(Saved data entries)
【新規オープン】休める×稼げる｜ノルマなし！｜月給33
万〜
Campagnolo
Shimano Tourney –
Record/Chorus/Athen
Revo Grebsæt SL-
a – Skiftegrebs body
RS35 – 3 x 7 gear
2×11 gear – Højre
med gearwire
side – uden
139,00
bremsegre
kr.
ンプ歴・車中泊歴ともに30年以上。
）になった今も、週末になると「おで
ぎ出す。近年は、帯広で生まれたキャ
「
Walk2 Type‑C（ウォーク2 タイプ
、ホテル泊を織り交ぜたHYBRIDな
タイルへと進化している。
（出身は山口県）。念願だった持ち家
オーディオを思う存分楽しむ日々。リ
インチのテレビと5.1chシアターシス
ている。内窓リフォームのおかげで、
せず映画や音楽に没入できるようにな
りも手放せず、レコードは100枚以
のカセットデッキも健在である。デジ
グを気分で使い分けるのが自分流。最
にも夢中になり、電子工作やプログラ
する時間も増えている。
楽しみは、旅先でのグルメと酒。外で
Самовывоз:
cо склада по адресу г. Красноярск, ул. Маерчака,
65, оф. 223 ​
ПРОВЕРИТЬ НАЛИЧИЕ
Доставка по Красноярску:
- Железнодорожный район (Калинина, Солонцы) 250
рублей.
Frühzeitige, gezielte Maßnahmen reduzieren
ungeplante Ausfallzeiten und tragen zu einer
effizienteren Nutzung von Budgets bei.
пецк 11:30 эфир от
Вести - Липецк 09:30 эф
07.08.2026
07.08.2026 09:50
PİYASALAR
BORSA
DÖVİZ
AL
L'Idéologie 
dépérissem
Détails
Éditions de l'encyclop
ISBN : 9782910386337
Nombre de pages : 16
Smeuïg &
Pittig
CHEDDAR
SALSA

WHAT YOU HAVE TO DO
Print out all the entries precisely as written.

RESULT
【新規オープン】休める×稼げる｜ノルマなし！｜月給33
万〜
Campagnolo
Shimano Tourney –
Record/Chorus/Athen
Revo Grebsæt SL-
a – Skiftegrebs body
RS35 – 3 x 7 gear
2×11 gear – Højre
med gearwire
side – uden
139,00
bremsegre
kr.
ンプ歴・車中泊歴ともに30年以上。
）になった今も、週末になると「おで
ぎ出す。近年は、帯広で生まれたキャ
「
Walk2 Type‑C（ウォーク2 タイプ
、ホテル泊を織り交ぜたHYBRIDな
タイルへと進化している。
（出身は山口県）。念願だった持ち家
オーディオを思う存分楽しむ日々。リ
インチのテレビと5.1chシアターシス
ている。内窓リフォームのおかげで、
せず映画や音楽に没入できるようにな
りも手放せず、レコードは100枚以
のカセットデッキも健在である。デジ
グを気分で使い分けるのが自分流。最
にも夢中になり、電子工作やプログラ
する時間も増えている。
楽しみは、旅先でのグルメと酒。外で
Самовывоз:
cо склада по адресу г. Красноярск, ул. Маерчака,
65, оф. 223 ​
ПРОВЕРИТЬ НАЛИЧИЕ
Доставка по Красноярску:
- Железнодорожный район (Калинина, Солонцы) 250
рублей.
Frühzeitige, gezielte Maßnahmen reduzieren
ungeplante Ausfallzeiten und tragen zu einer
effizienteren Nutzung von Budgets bei.
пецк 11:30 эфир от
Вести - Липецк 09:30 эф
07.08.2026
07.08.2026 09:50
PİYASALAR
BORSA
DÖVİZ
AL
L'Idéologie 
dépérissem
Détails
Éditions de l'encyclop
ISBN : 9782910386337
Nombre de pages : 16
Smeuïg &
Pittig
CHEDDAR
SALSA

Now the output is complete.